[Opening Listed records section]
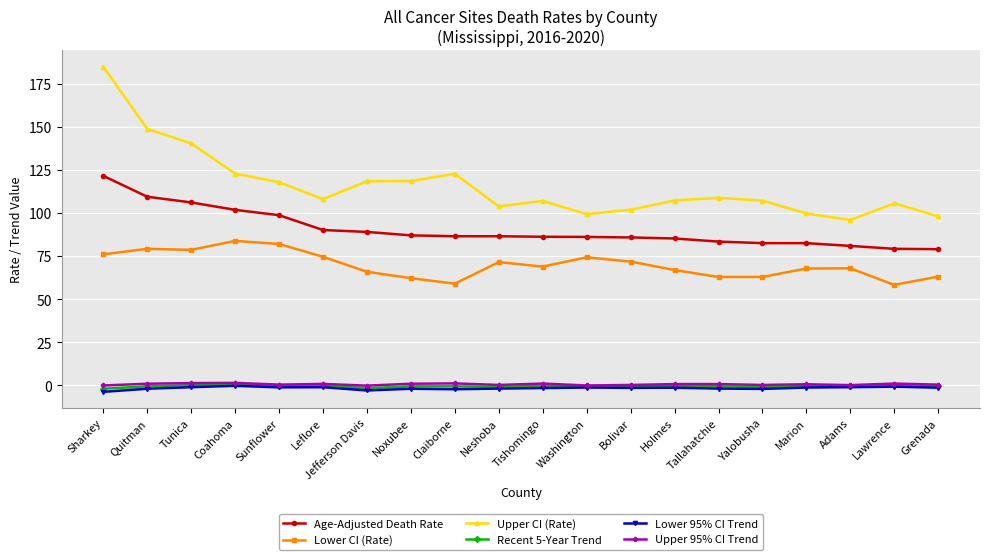

Is the value of Lower 95% CI Trend at Tunica greater than the value of Age-Adjusted Death Rate at Lawrence?

No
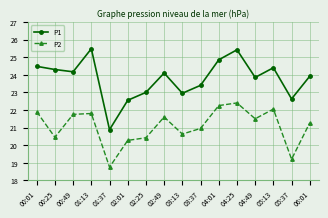

What is the smallest value displayed?

18.8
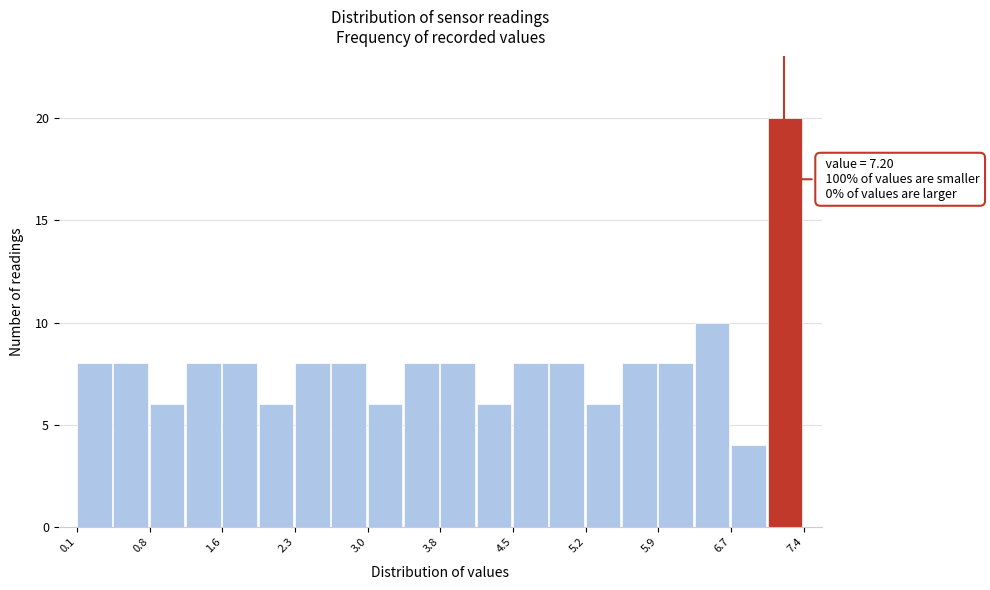

Read against the x-axis, roughly where is the centre of the tallest bar?

7.2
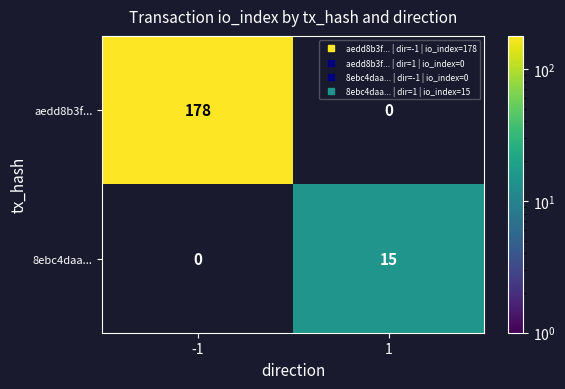

Is it true that 8ebc4daa... equals 15.0 at 1?

True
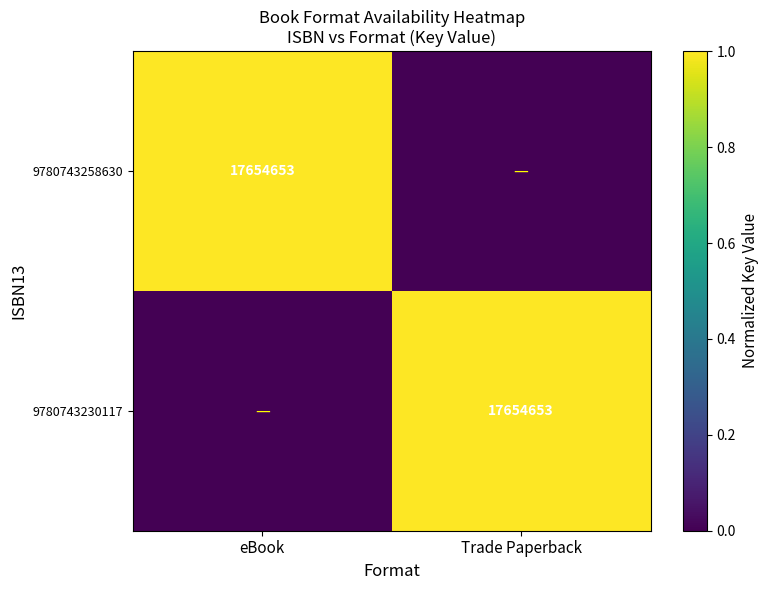

True or false: 9780743230117 has a value of 17654653 at Trade Paperback.

True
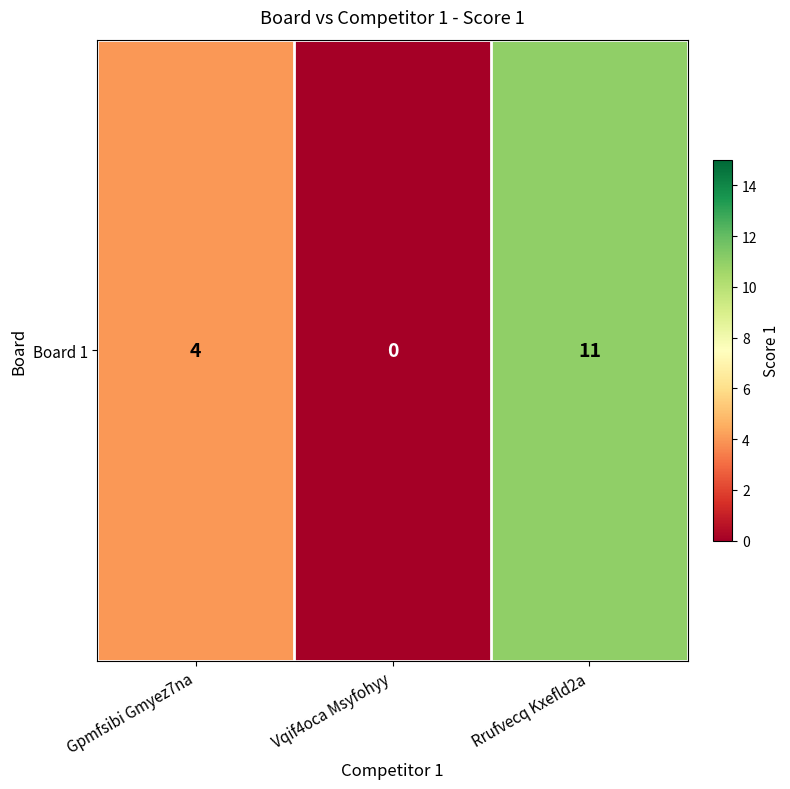

At which category does the chart reach its peak across all series?

Rrufvecq Kxefld2a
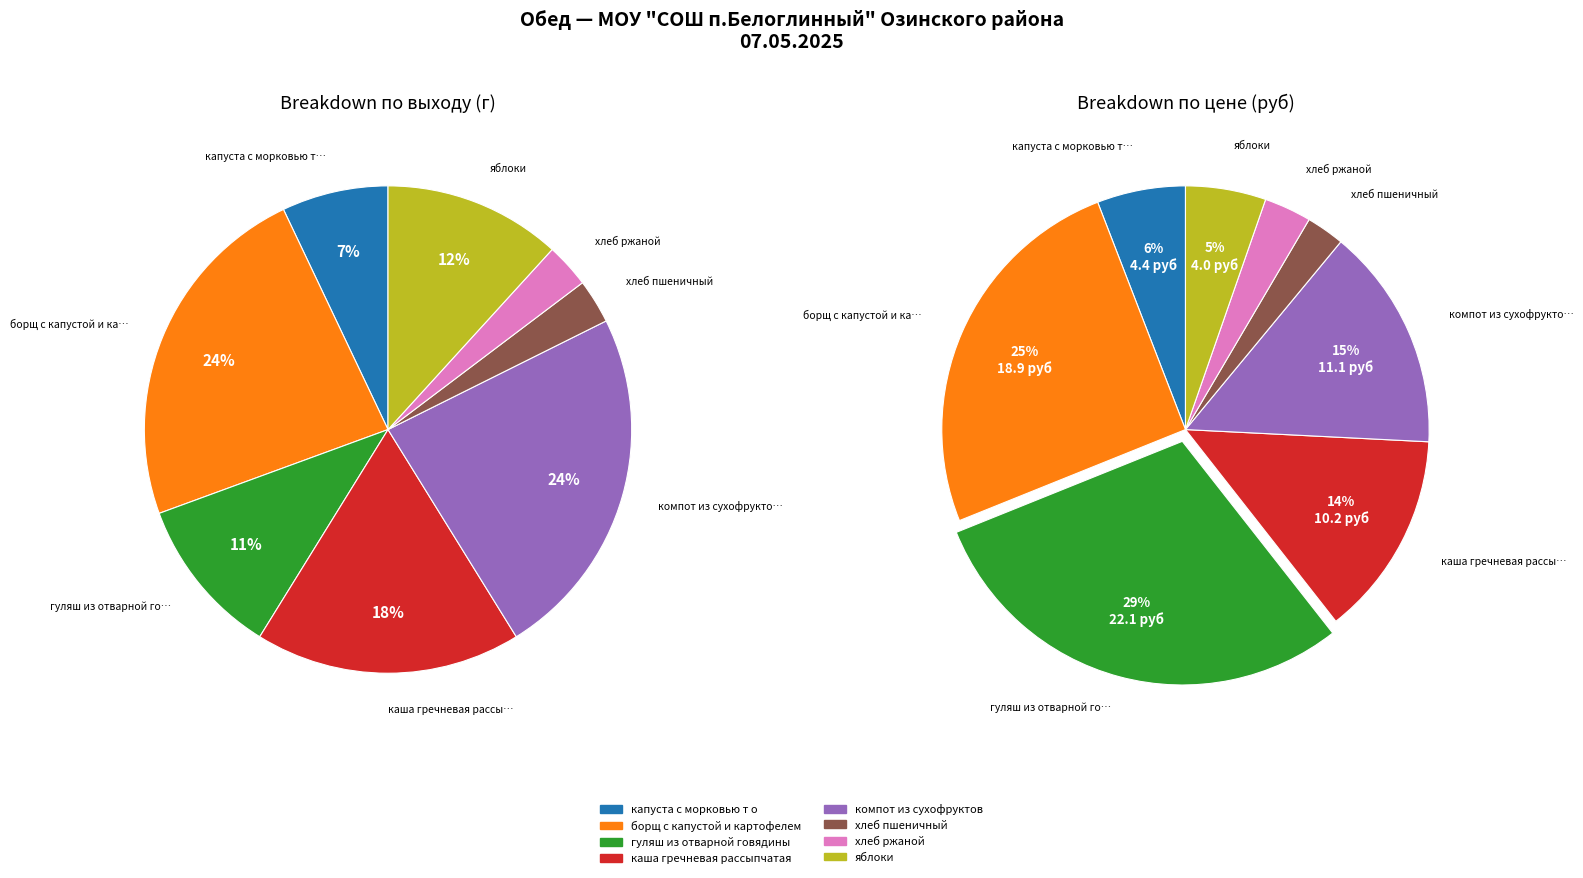

To the nearest percent, what portion does компот из сухофруктов represent?

24%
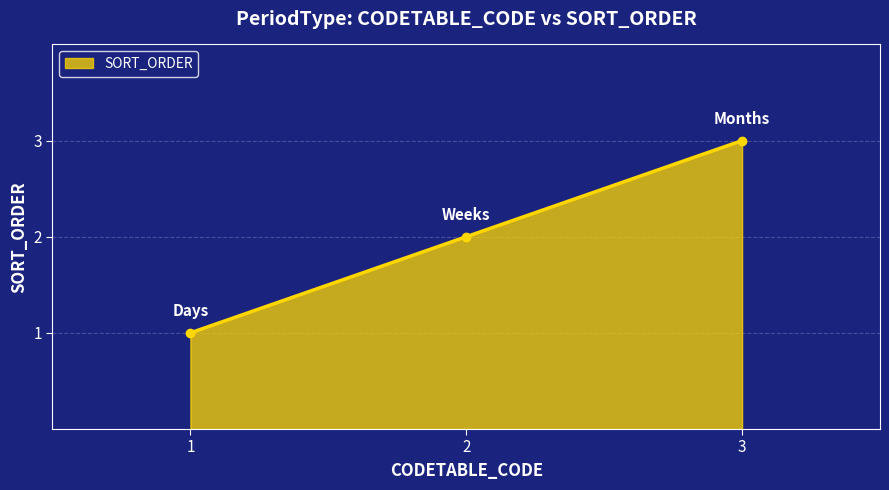

At which category does the chart reach its minimum across all series?

1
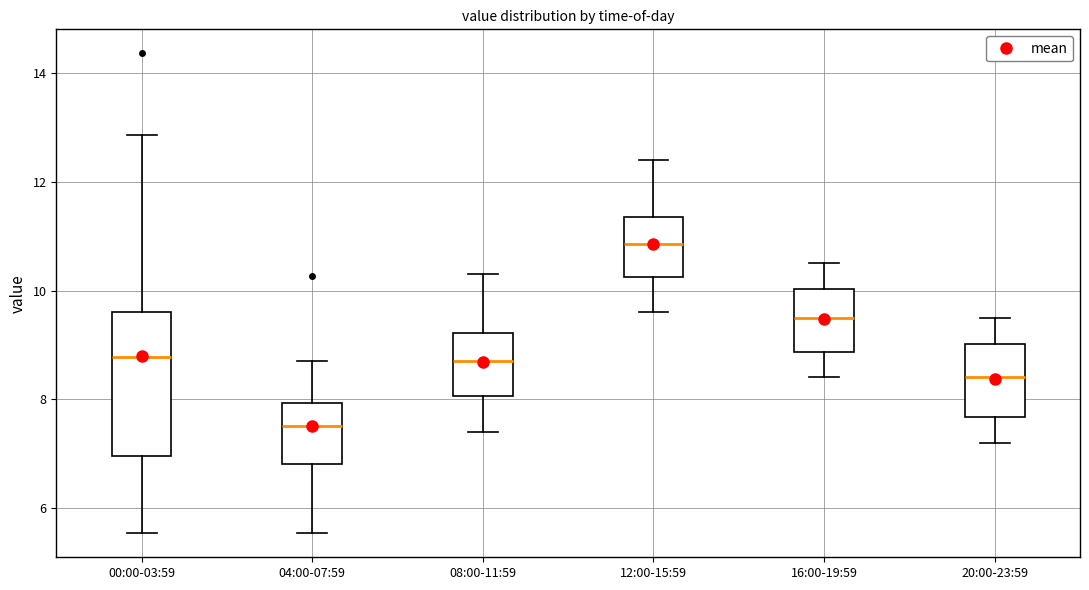

Comparing the boxes themselves (not the whiskers), which one is the tallest?

00:00-03:59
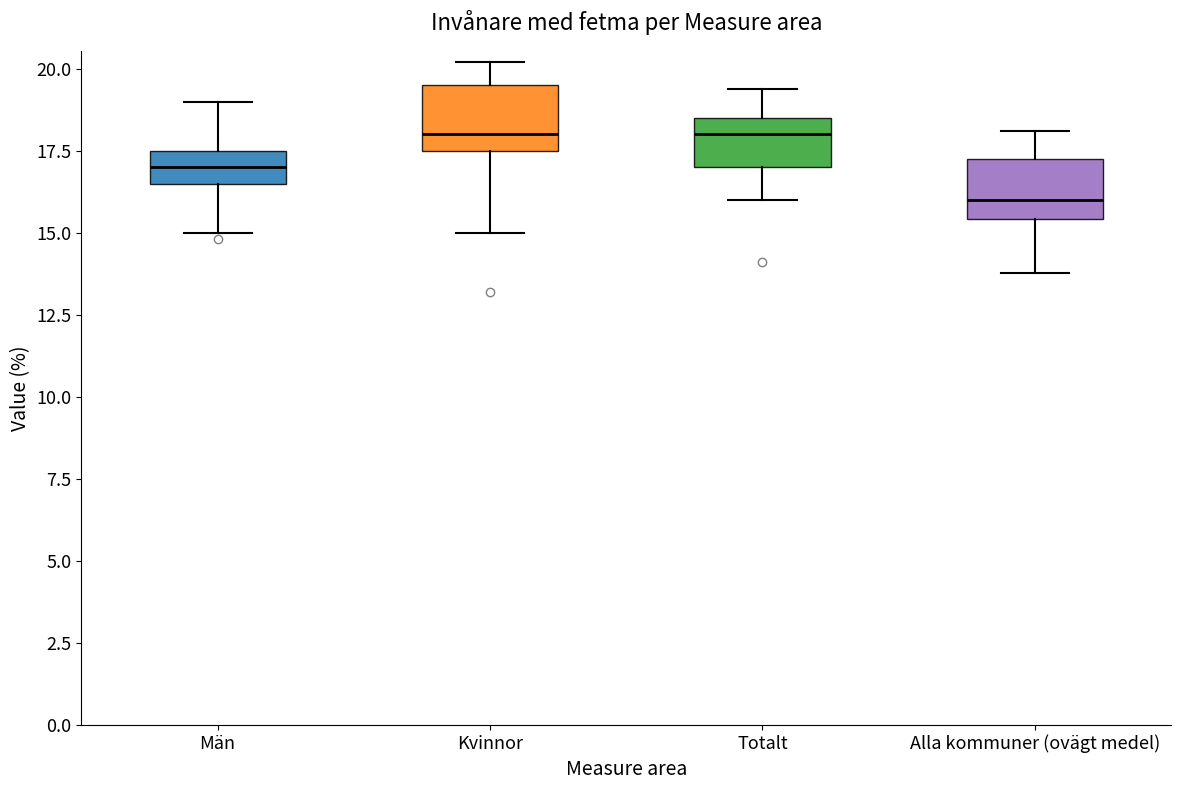

Which box's median line is the lowest?

Alla kommuner (ovägt medel)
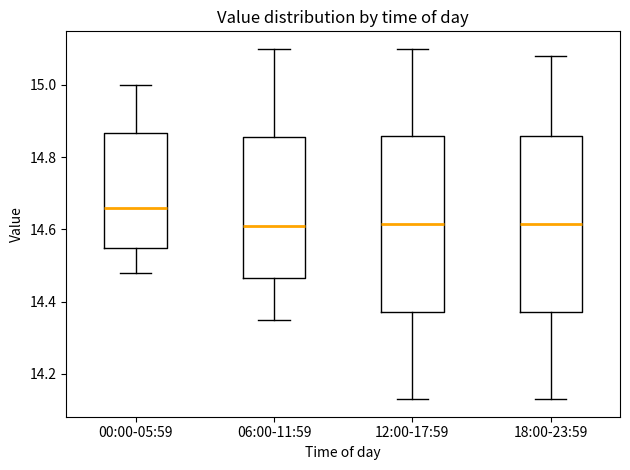

Reading left to right, transcribe this box plot: for each box, give where its median line is, the range the box spans, and where its two whiskers end, as read against the y-axis. The values are not printed on the chart, so give them approximately, as read against the axis.

00:00-05:59: median 14.66, box 14.56 to 14.86, whiskers 14.48 to 15.00
06:00-11:59: median 14.62, box 14.46 to 14.86, whiskers 14.36 to 15.10
12:00-17:59: median 14.62, box 14.38 to 14.86, whiskers 14.14 to 15.10
18:00-23:59: median 14.62, box 14.38 to 14.86, whiskers 14.14 to 15.08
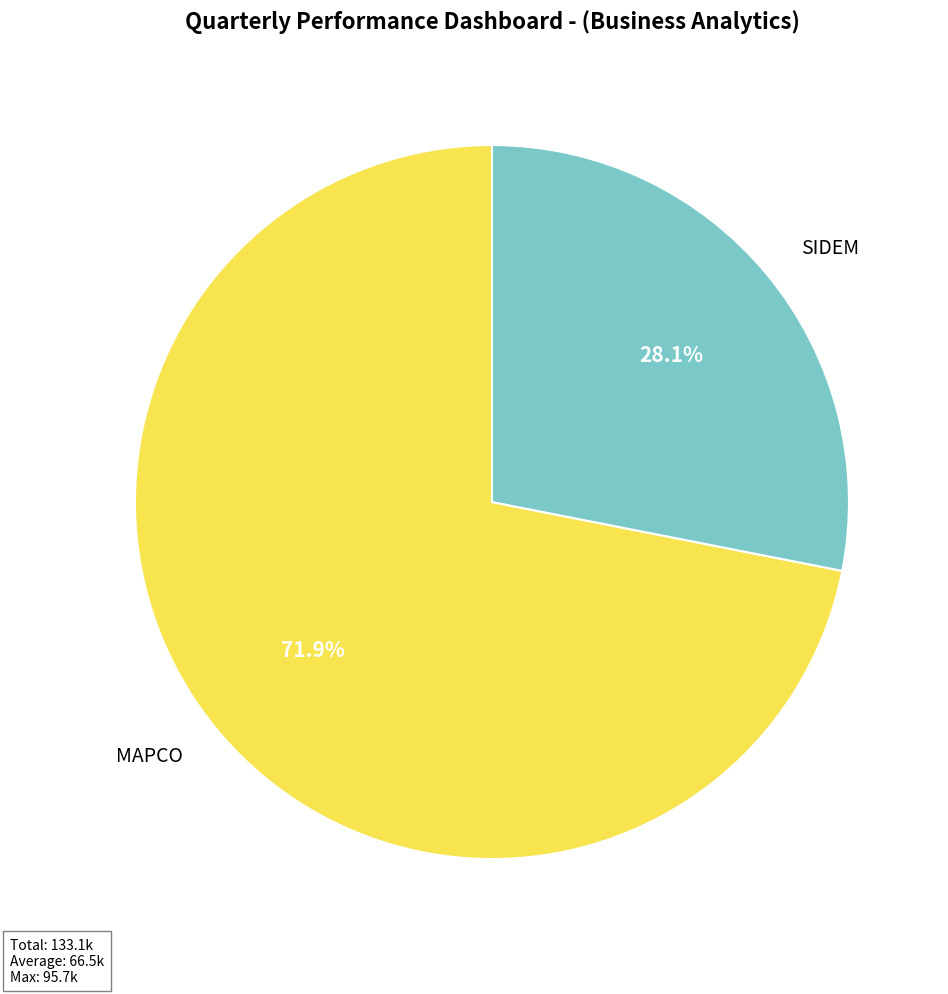

What percentage is the MAPCO slice, to the nearest percent?

72%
[Closing Listed records section]
From the entries above, pick out each line containing the word "nearest", matching case exactly.

To the nearest percent, what portion does компот из сухофруктов represent?
What percentage is the MAPCO slice, to the nearest percent?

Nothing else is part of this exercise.